The query is then processed using a model at step 120. As indicated above, the model is a language-image model that is fine-tuned on document data. The model is a machine learning model that may be based on a unified language-image model, such as for example the PaLI (Pathways Language and Image) model. In some examples, the model may be further pretrained and/or fine-tuned using one or more image-text datasets and tasks. Further, the one or more datasets may include key-value pair data, specific entity data or generic entity data.

In the example shown in FIG. 2, the model 222 is based on the large language-image model PaLI (Pathways Language and Image model). FormPaLI improves on the PaLI model and further fine-tunes it on document data for document understanding. The query is processed by the model 222 so as to provide an answer.

At step 130, the answer is outputted as text and a bounding box. In keeping with the example of FIG. 2A, the output may take the form of an answer in a box 230 and an answer in text 236. The answer in a box 230 includes a bounding box 234 around the Gain/Loss. The bounding box can be specified by two corner coordinates for an axis-aligned bounding box as shown by bounding box 234. The bounding box, however, can be any list or combination of polygon vertices. The answer in text 236 includes the answer as the actual value responsive to the query, e.g., −$9,587.54.

FIG. 2B illustratively depicts a high-level process flow 250 showing a sample input 252, a query processor 256 and a sample output 260. The sample input includes a document image 262 and a query 264 (“What is the patient's address?”). In general, the query takes the form of a natural language query. Query processor 256 takes the document image 262 and query 264, process them using the FormPali model and provides output 260. As shown, output 260 includes a bounding box 272 appended to the document image 262 and an answer 274. Query processor 256 enables extraction of information from documents using natural language queries using the FormPaLI model. Query processor 256 may operate, for example, on any form-like document without the need for labeled data based on it understanding of text and layout.

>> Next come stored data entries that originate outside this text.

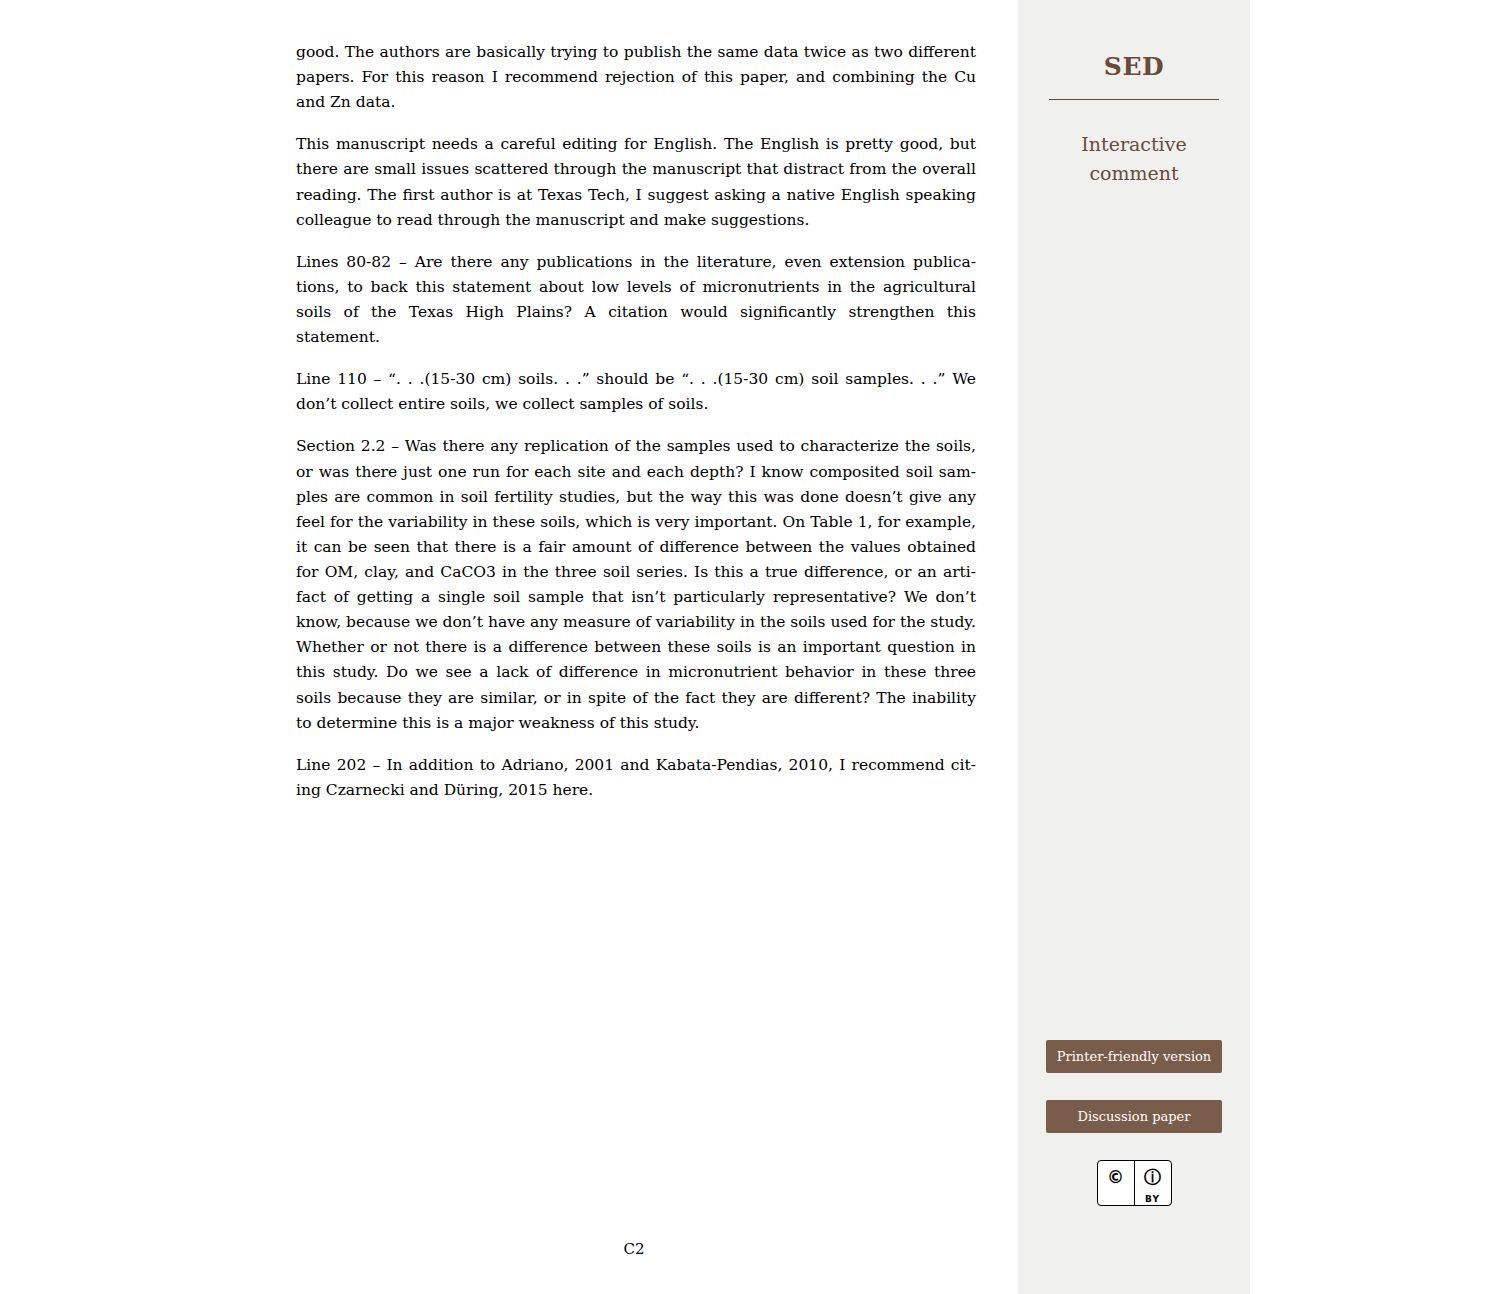SED
Interactive
comment
Printer-friendly version
Discussion paper
| © | ⓘ |
| | BY |
good. The authors are basically trying to publish the same data twice as two different papers. For this reason I recommend rejection of this paper, and combining the Cu and Zn data.
This manuscript needs a careful editing for English. The English is pretty good, but there are small issues scattered through the manuscript that distract from the overall reading. The first author is at Texas Tech, I suggest asking a native English speaking colleague to read through the manuscript and make suggestions.
Lines 80-82 – Are there any publications in the literature, even extension publications, to back this statement about low levels of micronutrients in the agricultural soils of the Texas High Plains? A citation would significantly strengthen this statement.
Line 110 – “. . .(15-30 cm) soils. . .” should be “. . .(15-30 cm) soil samples. . .” We don’t collect entire soils, we collect samples of soils.
Section 2.2 – Was there any replication of the samples used to characterize the soils, or was there just one run for each site and each depth? I know composited soil samples are common in soil fertility studies, but the way this was done doesn’t give any feel for the variability in these soils, which is very important. On Table 1, for example, it can be seen that there is a fair amount of difference between the values obtained for OM, clay, and CaCO3 in the three soil series. Is this a true difference, or an artifact of getting a single soil sample that isn’t particularly representative? We don’t know, because we don’t have any measure of variability in the soils used for the study. Whether or not there is a difference between these soils is an important question in this study. Do we see a lack of difference in micronutrient behavior in these three soils because they are similar, or in spite of the fact they are different? The inability to determine this is a major weakness of this study.
Line 202 – In addition to Adriano, 2001 and Kabata-Pendias, 2010, I recommend citing Czarnecki and Düring, 2015 here.
C2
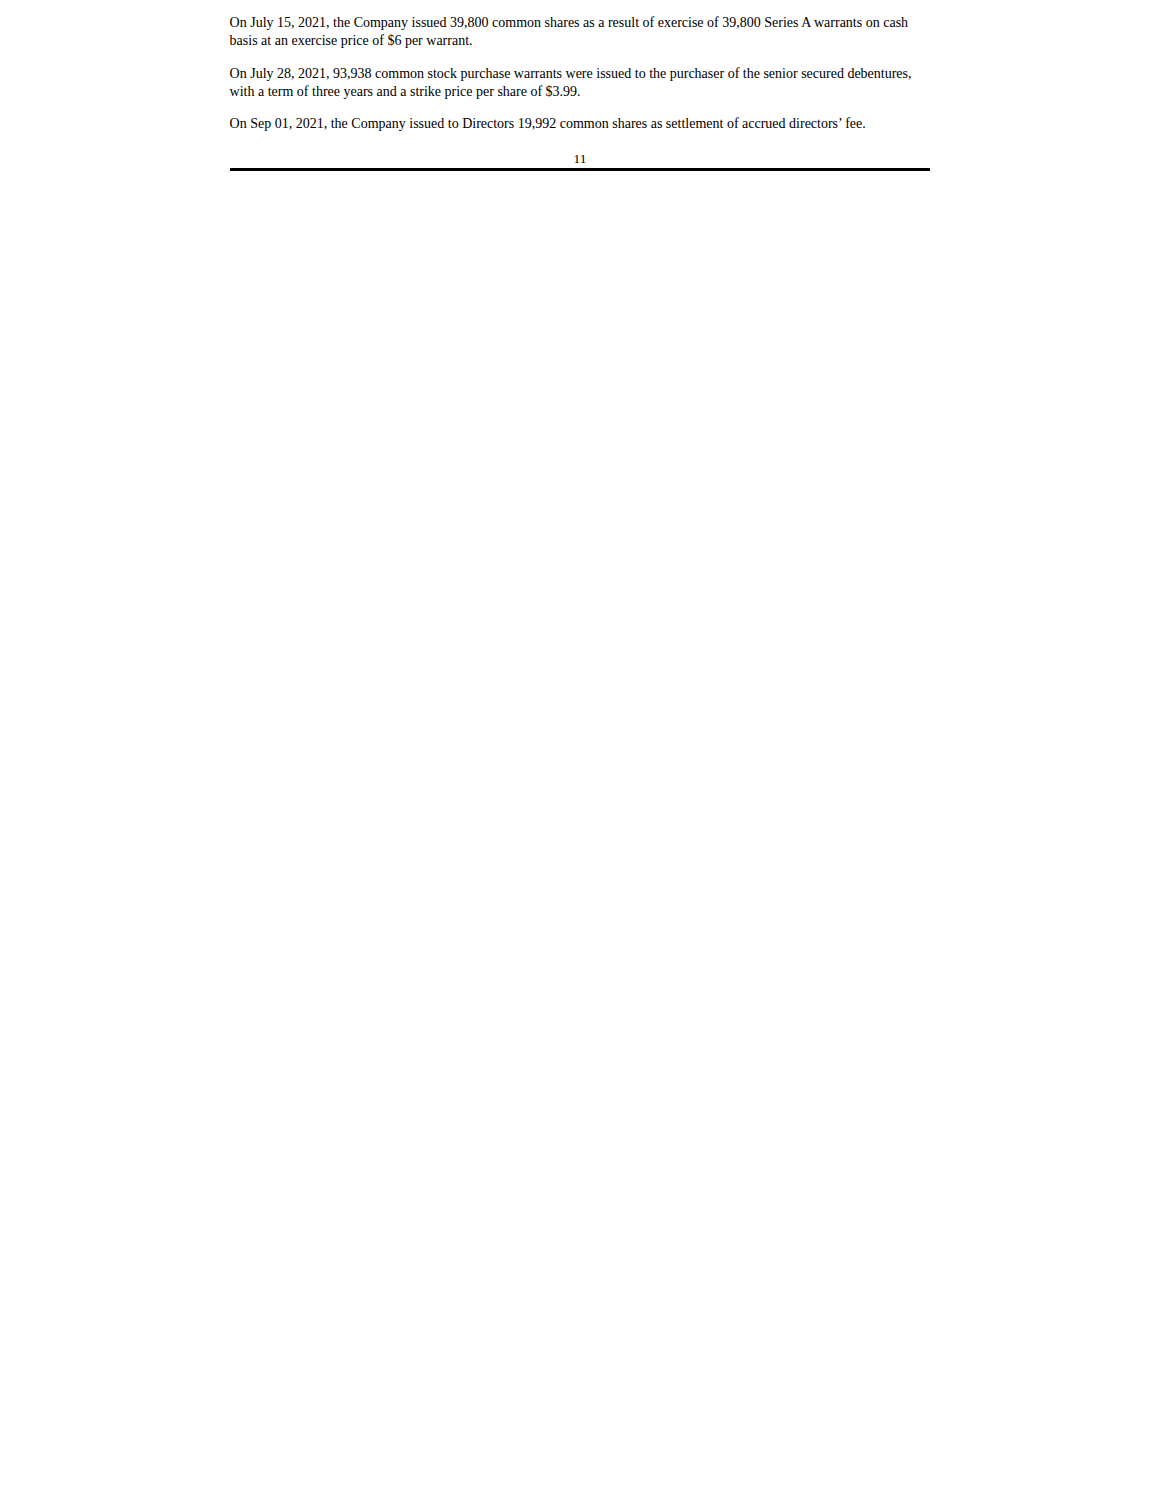On July 15, 2021, the Company issued 39,800 common shares as a result of exercise of 39,800 Series A warrants on cash basis at an exercise price of $6 per warrant.
On July 28, 2021, 93,938 common stock purchase warrants were issued to the purchaser of the senior secured debentures, with a term of three years and a strike price per share of $3.99.
On Sep 01, 2021, the Company issued to Directors 19,992 common shares as settlement of accrued directors’ fee.
11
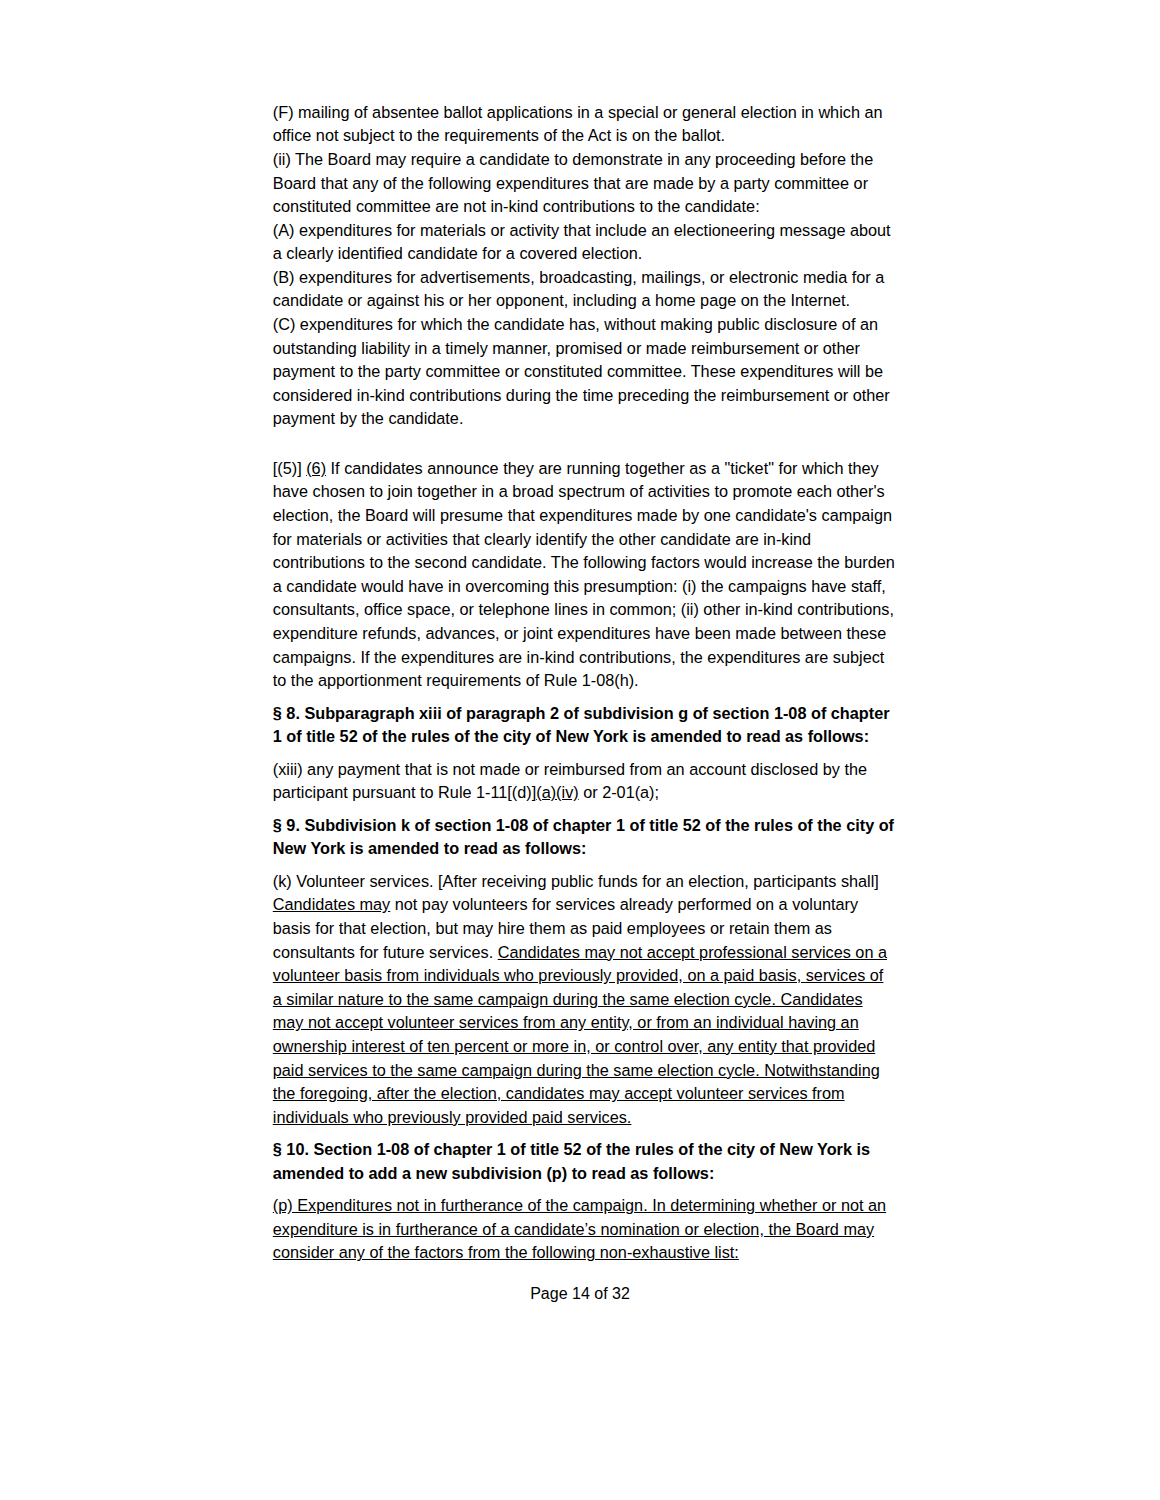(F) mailing of absentee ballot applications in a special or general election in which an office not subject to the requirements of the Act is on the ballot.
(ii) The Board may require a candidate to demonstrate in any proceeding before the Board that any of the following expenditures that are made by a party committee or constituted committee are not in-kind contributions to the candidate:
(A) expenditures for materials or activity that include an electioneering message about a clearly identified candidate for a covered election.
(B) expenditures for advertisements, broadcasting, mailings, or electronic media for a candidate or against his or her opponent, including a home page on the Internet.
(C) expenditures for which the candidate has, without making public disclosure of an outstanding liability in a timely manner, promised or made reimbursement or other payment to the party committee or constituted committee. These expenditures will be considered in-kind contributions during the time preceding the reimbursement or other payment by the candidate.
[(5)] (6) If candidates announce they are running together as a "ticket" for which they have chosen to join together in a broad spectrum of activities to promote each other's election, the Board will presume that expenditures made by one candidate's campaign for materials or activities that clearly identify the other candidate are in-kind contributions to the second candidate. The following factors would increase the burden a candidate would have in overcoming this presumption: (i) the campaigns have staff, consultants, office space, or telephone lines in common; (ii) other in-kind contributions, expenditure refunds, advances, or joint expenditures have been made between these campaigns. If the expenditures are in-kind contributions, the expenditures are subject to the apportionment requirements of Rule 1-08(h).
§ 8. Subparagraph xiii of paragraph 2 of subdivision g of section 1-08 of chapter 1 of title 52 of the rules of the city of New York is amended to read as follows:
(xiii) any payment that is not made or reimbursed from an account disclosed by the participant pursuant to Rule 1-11[(d)](a)(iv) or 2-01(a);
§ 9. Subdivision k of section 1-08 of chapter 1 of title 52 of the rules of the city of New York is amended to read as follows:
(k) Volunteer services. [After receiving public funds for an election, participants shall] Candidates may not pay volunteers for services already performed on a voluntary basis for that election, but may hire them as paid employees or retain them as consultants for future services. Candidates may not accept professional services on a volunteer basis from individuals who previously provided, on a paid basis, services of a similar nature to the same campaign during the same election cycle. Candidates may not accept volunteer services from any entity, or from an individual having an ownership interest of ten percent or more in, or control over, any entity that provided paid services to the same campaign during the same election cycle. Notwithstanding the foregoing, after the election, candidates may accept volunteer services from individuals who previously provided paid services.
§ 10. Section 1-08 of chapter 1 of title 52 of the rules of the city of New York is amended to add a new subdivision (p) to read as follows:
(p) Expenditures not in furtherance of the campaign. In determining whether or not an expenditure is in furtherance of a candidate’s nomination or election, the Board may consider any of the factors from the following non-exhaustive list:
Page 14 of 32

FIG. 3 illustrates an example architecture 300 for processing queries in accordance with an aspect of the disclosed technology. Architecture 300 is referred to as a document AI query processor 300. The processor architecture 300 is an example of a zero-shot entity extraction model, e.g., it provides a mechanism to extract entities that are not captured (well or at all) by pretrained models. That model is powered by a joint language-image model, such as FormPaLI. Using document AI query processor 300, users query a document and receive desired values with bounding box location information alongside pretrained model output (e.g., Form Parser, Invoice, etc.) to improve (e.g., optimize) their extraction pipeline. Document AI query processor 300 can be implemented so as to allow users to prompt design, evaluate with a test dataset, and power extraction pipelines without training data.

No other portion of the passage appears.